Add more than one IPv6 IP address to WAN for extended SNAT/DNAT

Hi all
First I would like to explain the scenario where this request come. My ISP has enabled IPv6, via 6rd tunnel, but no prefix delegation and most important they give only /64 subnet
There is no room for discussion with them on this topic, neither for me an alternative provider that gives better.
Hurricane or similar tunnels are not an option, due to different geolocalization, and because apparently my ISP is blocking IP proto 41 if originated from a device different than their own gateway
So I have decided to implement a NAT6 masquerade on my gateway running trunk.
I'm ok with the way of configure it as described in the wiki, but I would like to regain the flexibility of the public IPv6 address on my LAN devices, that is lost with the NAT6.
I know that I can use DNAT for standard port forwarding (first question: UCI/LUCI can handle DNAT for IPv6 in trunk?), but I have something different in mind.
My WAN6 in DHCPv6 mode gets a SLAAC IPv6 address from the ISP gateway. The idea is to add more IPv6 address in the same /64 subnet on this interface and set a symmetric SNAT/DNAT rule to map each internal IPv6 address running in LAN to a different public IPv6 address on WAN.
Doing so the assumption is that we can reach from internet the IPv6 address running in LAN from the IPv6 public address on the WAN via the DNAT rules and making the IPv6 address running in LAN appear on internet with their own public IPv6 address from the WAN via SNAT rule.
The goal is:

  1. Have the LAN address management working with SLAAC and DHCPv6 with no caveat
  2. Have the LAN device have their own public IPv6 address via SNAT/DNAT
  3. Protect WAN to LAN access with normal iptables rules
    The question: apart from the fact that I know it's way better not use NAT6 at all, does it make sense and is it feasable with modern iptables?
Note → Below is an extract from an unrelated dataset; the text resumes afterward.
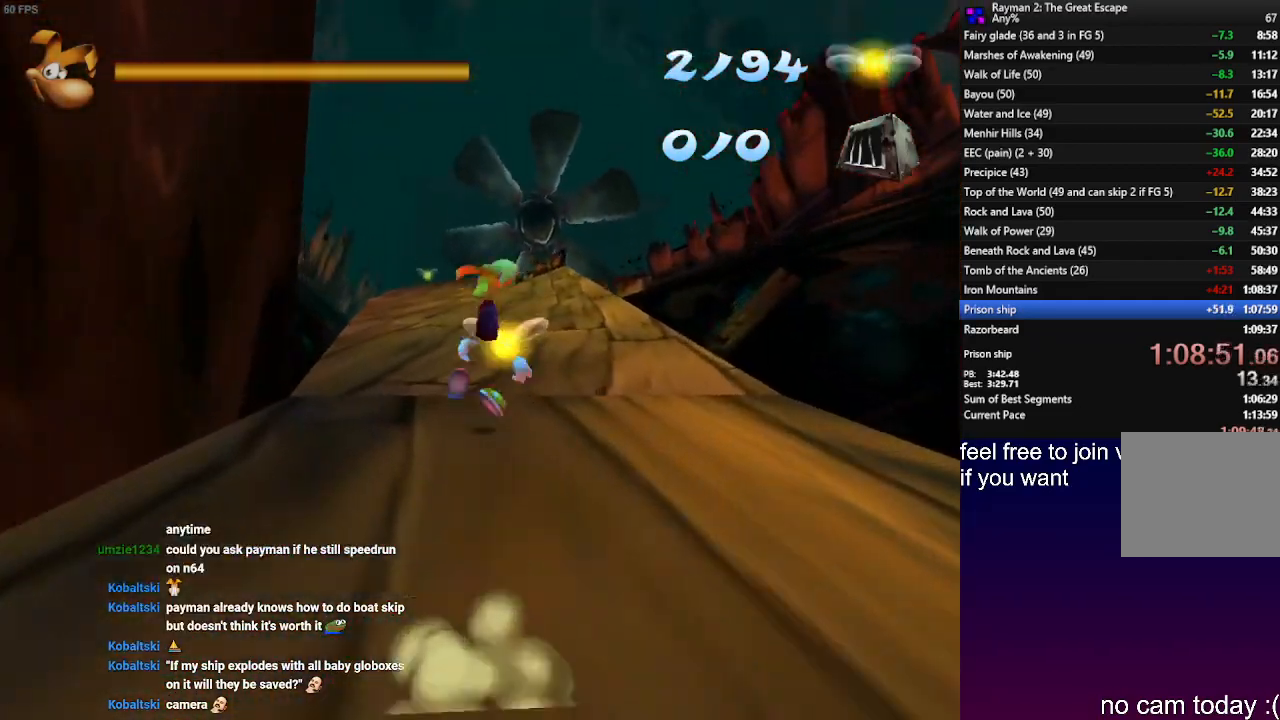
{"buttons": ["CROSS", "R2"], "left_stick": "up", "right_stick": "center", "events": [[17, "left_stick", "up"]]}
Is there any kind of support, even if without LUCI, in UCI to do so, in particular assign more that one IPv6 address to WAN?
    Thanks to everybody who would contribute

Before trying to address your questions / imagined use case directly, did you already try using the relay mode? It is designed exactly for your situation where only a single /64 is available upstream which should be "pseudo bridged" into the downstream interface using proxy NDP.

Hi Jow
Thank you for having pointed out this. Honestly I'm not that much into the
details of how NDP relay works. However I need not only to forward the
subnet to the downstream devices, I have also to run at least there
different subnet (internet, Openvpn ipv6 and NAT64). Normally with a subnet
shorter than /64 you would have used the bits up to /64 for differentiate
the different /64 subnet. Now I have only a /64 if I just relay, how can
make there /64 out of the same /64?
Bye

I used the bridge script from Craig. Leaves IPv4 untouched and bridges IPv6 works very fine here!
Although my ISP Router doesn't support IPv6 PD and I had troubles with NAT as well, all other functions were also not 100% working neither on LEDE/OpenWRT/DD-wrt because of my crappy ISP but simplyh bridging the interfaces only for IPv6 works fine. So all clients behind the LEDE are as if they are directly behind the ISP router but only on IPv6 level.

But this is absolutely NOT recommended. You are running devices fully exposed to the net, if the ISP router doesn't run a firewall!

If you have an ISP selling you a router without firewall I strongly suggest to switch ISP! :slight_smile: Anyway, there's nothing against a default firewall from your ISP.

Just make sure UPnP is disabled on the ISP Router. Leave the firewall in place. I really never saw ISP routers without firewall. Only thing I hate about ISP routers is they usually have UPnP enabled.